Random Searches = Poor Counterterrorism

terrorism [ter-uh-riz-uhm]
- noun
1. the use of violence and threats to intimidate or coerce, esp. for political purposes.
2. the state of fear and submission produced by terrorism or terrorization.
3. a terroristic method of governing or of resisting a government.

So, one would think that countering terrorism would involve resisting coercion by resisting fear and submission.

That’s not the case in Washington, D.C., where Metro officials plan to start random searches of travelers’ bags. Not because of any specific threat, but because “Americans everywhere are at some risk from terrorism.”

Let’s get something out of the way first: Random searches do not provide security against terrorist acts. If it comes to it, a bomber can inspire fear just as well by exploding a checkpoint as he can by bombing any other part of the Metro system. Other kinds of attacks can be snuck past random checks or even comprehensive checks. Random searches are security theater, designed to make it seem like something protective is being done when it’s not.

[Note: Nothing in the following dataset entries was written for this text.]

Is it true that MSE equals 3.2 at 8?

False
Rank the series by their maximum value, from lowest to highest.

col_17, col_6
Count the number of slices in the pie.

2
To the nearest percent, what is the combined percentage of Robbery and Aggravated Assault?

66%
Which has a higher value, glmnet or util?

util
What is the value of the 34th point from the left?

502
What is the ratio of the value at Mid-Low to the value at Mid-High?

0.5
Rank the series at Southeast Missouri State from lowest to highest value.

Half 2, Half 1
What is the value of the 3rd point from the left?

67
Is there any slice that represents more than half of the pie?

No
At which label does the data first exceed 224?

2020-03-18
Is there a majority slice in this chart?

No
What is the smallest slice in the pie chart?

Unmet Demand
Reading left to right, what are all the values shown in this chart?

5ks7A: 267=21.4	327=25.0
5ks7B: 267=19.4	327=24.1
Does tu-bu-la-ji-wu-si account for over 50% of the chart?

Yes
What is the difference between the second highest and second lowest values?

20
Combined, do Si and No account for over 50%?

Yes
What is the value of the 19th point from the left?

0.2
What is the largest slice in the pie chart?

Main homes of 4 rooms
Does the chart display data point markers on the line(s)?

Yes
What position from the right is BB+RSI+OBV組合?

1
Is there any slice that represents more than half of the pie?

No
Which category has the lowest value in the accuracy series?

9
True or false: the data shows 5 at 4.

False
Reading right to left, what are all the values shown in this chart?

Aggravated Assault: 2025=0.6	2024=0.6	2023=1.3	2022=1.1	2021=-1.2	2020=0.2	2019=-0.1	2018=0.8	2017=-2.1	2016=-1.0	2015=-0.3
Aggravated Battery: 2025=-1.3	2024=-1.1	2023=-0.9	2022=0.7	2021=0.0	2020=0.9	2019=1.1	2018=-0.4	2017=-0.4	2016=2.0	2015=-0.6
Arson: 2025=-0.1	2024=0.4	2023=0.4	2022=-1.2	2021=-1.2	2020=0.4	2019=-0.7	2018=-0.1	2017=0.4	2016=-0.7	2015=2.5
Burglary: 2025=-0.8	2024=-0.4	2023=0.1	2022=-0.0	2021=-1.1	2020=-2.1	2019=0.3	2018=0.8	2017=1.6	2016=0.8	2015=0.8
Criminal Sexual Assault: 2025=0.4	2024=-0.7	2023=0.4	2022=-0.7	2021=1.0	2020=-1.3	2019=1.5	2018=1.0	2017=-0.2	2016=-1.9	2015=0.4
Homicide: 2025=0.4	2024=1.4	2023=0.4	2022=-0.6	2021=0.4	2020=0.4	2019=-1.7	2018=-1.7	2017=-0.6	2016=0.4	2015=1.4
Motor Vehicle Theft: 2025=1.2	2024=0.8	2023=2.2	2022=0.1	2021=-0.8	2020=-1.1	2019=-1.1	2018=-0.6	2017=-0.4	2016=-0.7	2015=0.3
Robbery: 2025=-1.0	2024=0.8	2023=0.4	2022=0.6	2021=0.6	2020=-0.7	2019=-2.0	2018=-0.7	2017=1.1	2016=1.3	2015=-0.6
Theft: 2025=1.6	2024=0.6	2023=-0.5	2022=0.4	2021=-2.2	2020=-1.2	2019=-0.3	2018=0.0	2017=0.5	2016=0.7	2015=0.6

What random searches do is reward past acts of terrorism by demonstrating that they have successfully cowed our society, made it fearful, and subject to coercion. This will tend to encourage future acts of terrorism. Seven years later, the 9/11 attacks are still paying dividends.

Searching at random in the Metro system plays into the terrorism strategy. Metro officials mean well, there can be no doubt, but they’re patsies to terrorism.